SEE ALSO TID 2919120 for Single server Tree and time stamp problems with password changes.
Keywords: Novell Directory Services passwords expired grace logins NWAdmin netadmin setpass nwadmn3X nwadmn95 nwadmnNT client 32 windows 95 dos/windows vlms Netware 4.10 4.11
Solutions
Check following; some or all of the following will likely correct the problem:
1. Load DSRepair at server and check on time sync status. There are several things you should look at: DS Version should be 5.06 or later for 4.10 servers. Under "Time source" there should only be one single reference, or at least two primary - any deviation from the rules could cause a time synchronization problem (see the documentation on the time source rules for servers). If this is the case, use SET TIMESYNC TYPE = <Single|Secondary|Reference, etc> to make changes.
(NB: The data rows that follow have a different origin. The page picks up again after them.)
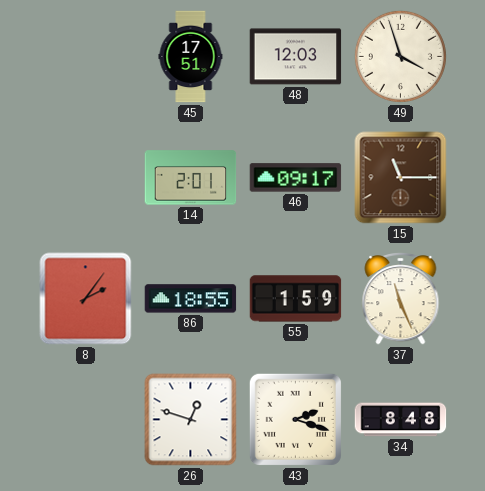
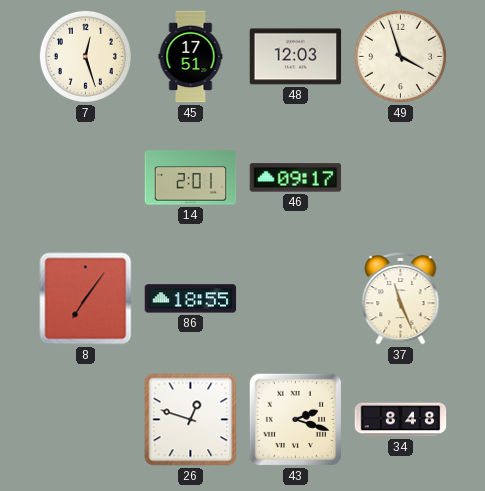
7: none -> 12:27
15: 11:15 -> none
8: 2:06 -> 7:06
55: 1:59 -> none
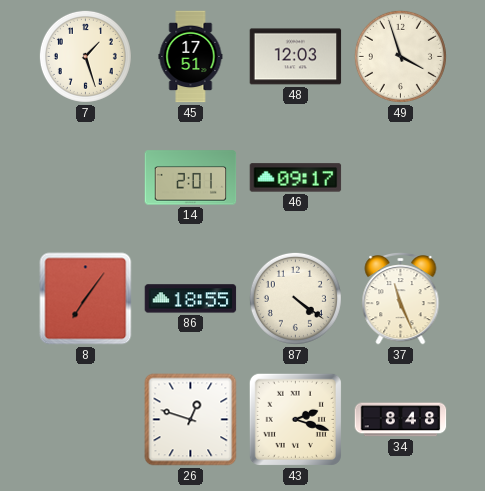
7: 12:27 -> 1:27
87: none -> 4:21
2. Check the "Time is in Sync" column; if any server is out of sync (or is behind/ahead) then at the server prompt type SET TIMESYNC DEBUG = 7, then SET TIMESYNC IMMEDIATE SYNCHRONIZATION = ON. Toggle to the Timesync debug screen and look for a weight = 16 statement, which means the time source server(s) was successfully contacted. If weight = 0, that means the server wasn't contacted. The latter means you may have a router filtering out timesync SAP packets (type 26b) or the WAN link/LAN segment may have excessive traffic or the lan card/driver may be bad.
3. At the server console type SET TIMESYNC TIME SOURCE. If there is no value, repeat the set command and add = <TIME SOURCE SERVER NAME>. Eg. SET TIMESYNC TIME SOURCE = SERVER1. Repeat items in step 2.
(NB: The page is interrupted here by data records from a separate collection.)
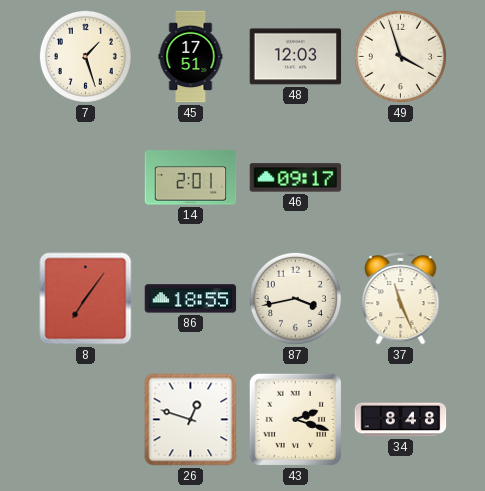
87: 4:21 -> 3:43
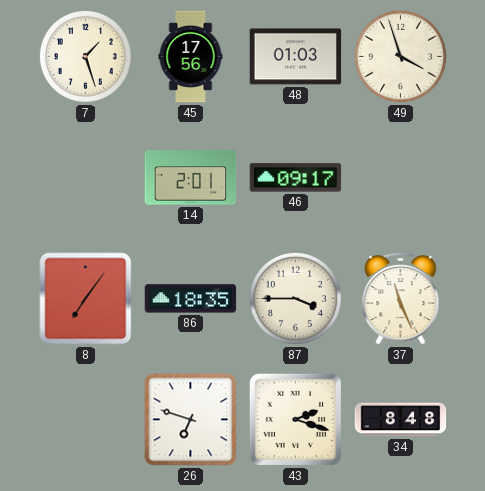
45: 17:51 -> 17:56
48: 12:03 -> 01:03
86: 18:55 -> 18:35
87: 3:43 -> 3:45
26: 12:48 -> 6:48
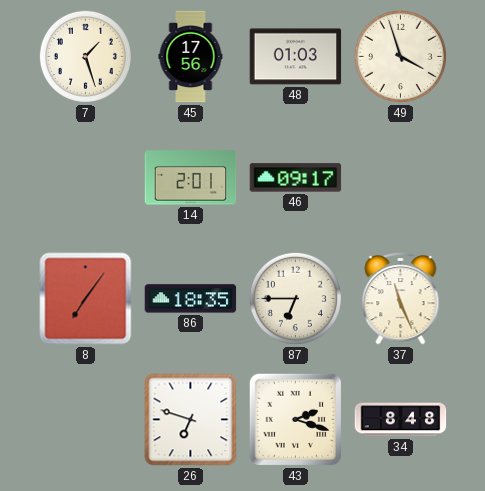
87: 3:45 -> 6:45
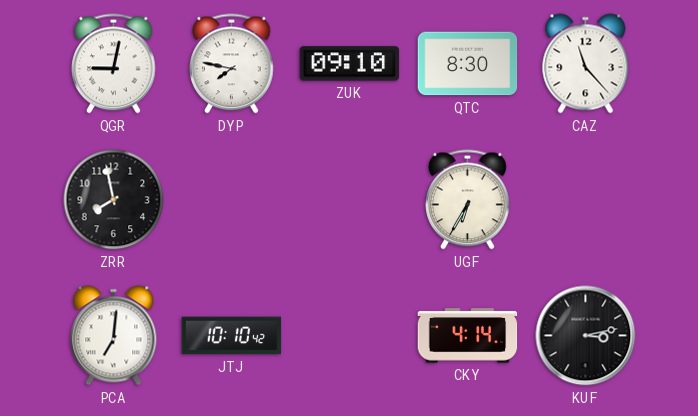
This problem has also been seen in situations where there was only one primary time source server on the network. If you choose this configuration you need to have at least 2 primary time servers, preferably in conjuction with a reference time server. See TID 2930686 for general rules on configuring time on NDS networks.
document
| Document Title: | User Passwords Not Changed in 4.x |
| Document ID: | 2921653 |
| Creation Date: | 24Feb1997 |
| Modified Date: | 28Feb1998 |
| Revision: | 7 |
| Novell Product Class: | NetWare |
disclaimer
The Origin of this information may be internal or external to Novell. Novell makes all reasonable efforts to verify this information. However, the information provided in this document is for your information only. Novell makes no explicit or implied claims to the validity of this information.
Any trademarks referenced in this document are the property of their respective owners. Consult your product manuals for complete trademark information.